Вырваться из редакции оказалось не так-то просто. Бося голосил: «Ты оголяешь отдел! Я не обязан отдавать международников для освещения внутренних тем!».
Но я убедила Главного, что международник, не знающий внутренней проблематики, неполноценен. И, вообще, не в Сочи же я прошусь, а к черту на кулички. Где еще может быть и опасно. Про опасность я провернула «для пущей убедительности, для пущей убедительности», как говорил Тарский-старший. (Ребята цитировали мне его перлы). Я знала, что нашего главного редактора хлебом не корми, дай загнать корреспондента в «сложные условия».
Хотя никакой опасности не ожидалось.
Добирались мы сложно. На рейсовом самолете до Владивостока, потом грузовым на Курилы, потом катером до китобойца «Вихрь», который и принял нас на борт. Длинная дорога позволила нам, — Пашке, Хуанито и мне — почти подружиться, несмотря на разницу в возрасте и характерах. И я уже ловила себя на материнской умиленности по поводу Пашкиной и Хуанито приверженности профессии, делу. Действительно,
трогательно было наблюдать, как эти современные и, по идее, циничные ребятишки воспринимали обычную рабочую командировку как служение идее. Странные, милые, старомодные ребятишки.Со мной Пашка и Хуанито держались дружественно-вежливо, но не запанибрата, как мои редакционные.
Впрочем, от моего противоправного по морским обычаям пребывания на судне им тоже прок был. Вряд ли Правдивцев стал бы печься об их удобствах. А так — и каюту для нас высвободили и кают-компанию приукрасили, как могли.
Несмотря на суровость общего антуража китобойца, кают-компания была довольно уютной: удобные стулья, полированный длинный стол, занавески на иллюминаторах. Одну стену целиком заполнял пейзаж березовой рощи, призванный в долгом однообразии моря напоминать о суше, тешить земными подробностями.

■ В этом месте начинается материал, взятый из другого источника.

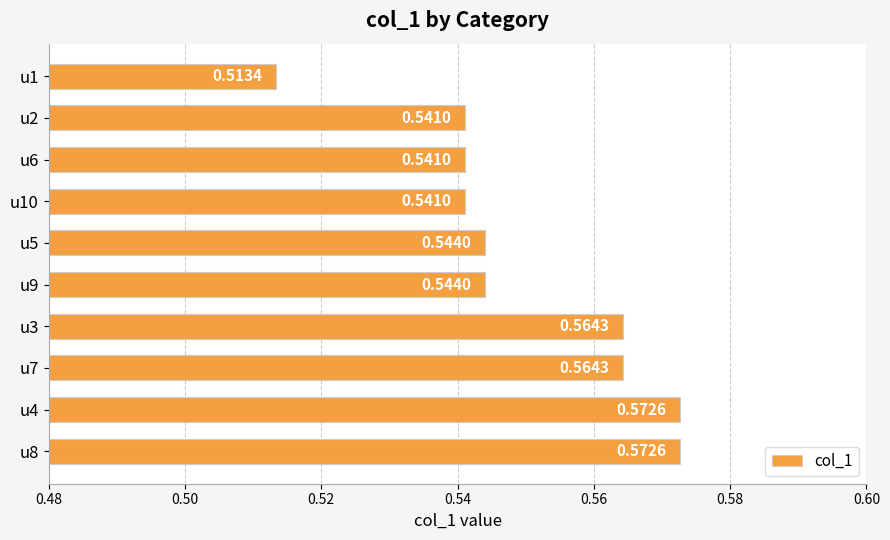

What is the sum of all values?

5.5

За ужином, сервированным вполне щегольски, прислуживали вахтенные матросы. Капитан сидел во главе стола. Он первым поднял бокал:
— Самое опасное, друзья, для капитана в море — недовольство команды. Она всегда таит в себе возможный бунт на корабле. Я рискнул возбудить в моих людях недобрые суеверные чувства. Буду откровенен: я и сам подвержен некоторой вере в предрассудки. И женщина на борту…
— Я не женщина, я корреспондент, — встряла я.

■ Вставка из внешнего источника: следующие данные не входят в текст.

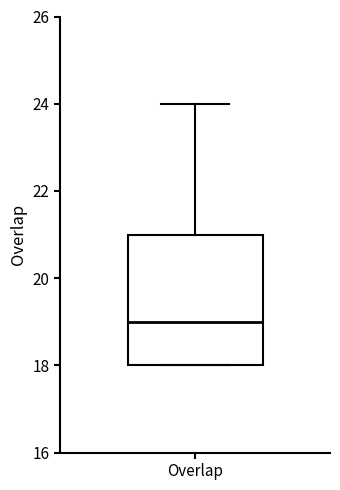

Transcribe this box plot: give where the median line is, the range the box spans, and where the two whiskers end, as read against the y-axis. The values are not printed on the chart, so give them approximately, as read against the axis.

median 19, box 18 to 21, whiskers 18 to 24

— Оно и видно, какая не женщина, — ухмыльнулся гарпунер Щедров, кивнув в сторону капитана.
Я думала, что такая фривольность вызовет капитанский гнев. Но, видимо, Щедров, знаменитый гарпунер, пользовался особыми правами. Правдивцев продолжил, как ни в чем ни бывало:
— Но какая женщина! Знаменитая, красивая, очаровательная, способная приносить только удачу. За вас, Ксения Александровна!
Все выпили. Однако Щедров не унимался:
— А помните, Андрей Иванович, как на «Буран» тоже одну кралю взяли, помните, какой у гарпунера Валохина конфуз вышел? Знаменитый, между прочим, гарпунер. Дамочка-то рядом с пушкой устроилась. А тут, аккурат, на китов вышли. Она как заорет: «Бей!» Валохин и промазал. А, между прочим, второй гарпунер на Охотском море был. Вот вам и дамочка.

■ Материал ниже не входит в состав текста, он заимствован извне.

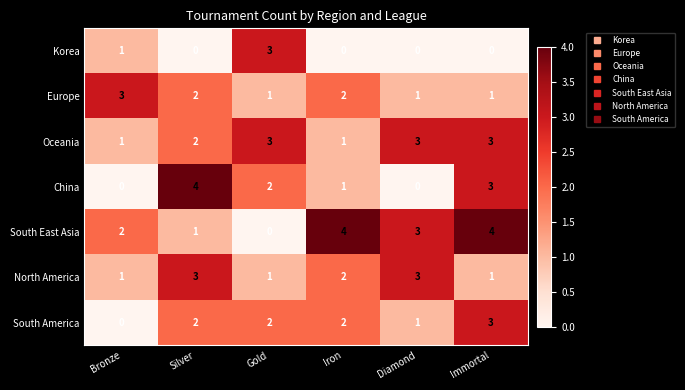

What is the difference between the maximum and minimum values in the South East Asia series?

4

— Второй? — поинтересовалась я. — А кто же первый?
— Ну, это надо, само собой, понимать, — Щедров скромно потупился.
— А что, Андрей Иванович, — спросил капитана Пашка, — вы действительно верите в приметы?
Тот улыбнулся:
— Знаете, на Северном флоте был знаменитый капитан Воронин. Блистательный капитан. И удачливый. Так его однажды спросили: правда ли, что он, веря в приметы, не выходит в море по пятницам. Воронин ответил: «Глупые суеверия… По понедельникам нельзя выходить».
Все засмеялись. Капитан всем явно нравился. Пашка даже сказал убежденно:
— Это очень правильно, что вы, Андрей Иванович, капитан китобойца. Я даже не могу представить вас на каком-нибудь рыболовецком судне. Что такое рыба по сравнению с китом!
— Ну, это какая рыба и где, — снова улыбнулся Правдивцев. — Я однажды в Одессе ходил по рыбному базару. Вижу, к торговке шаткой походочкой подруливает морячок. Берет за хвост рыбешку: «Мадам, сколько стоит эта мертвая рыба?» Торговка гневно вырывает унылую скумбрию и заявляет, сверкая очами: «Прошу не оскорблять. Это все-таки город-герой». Так что рыба рыбе — рознь.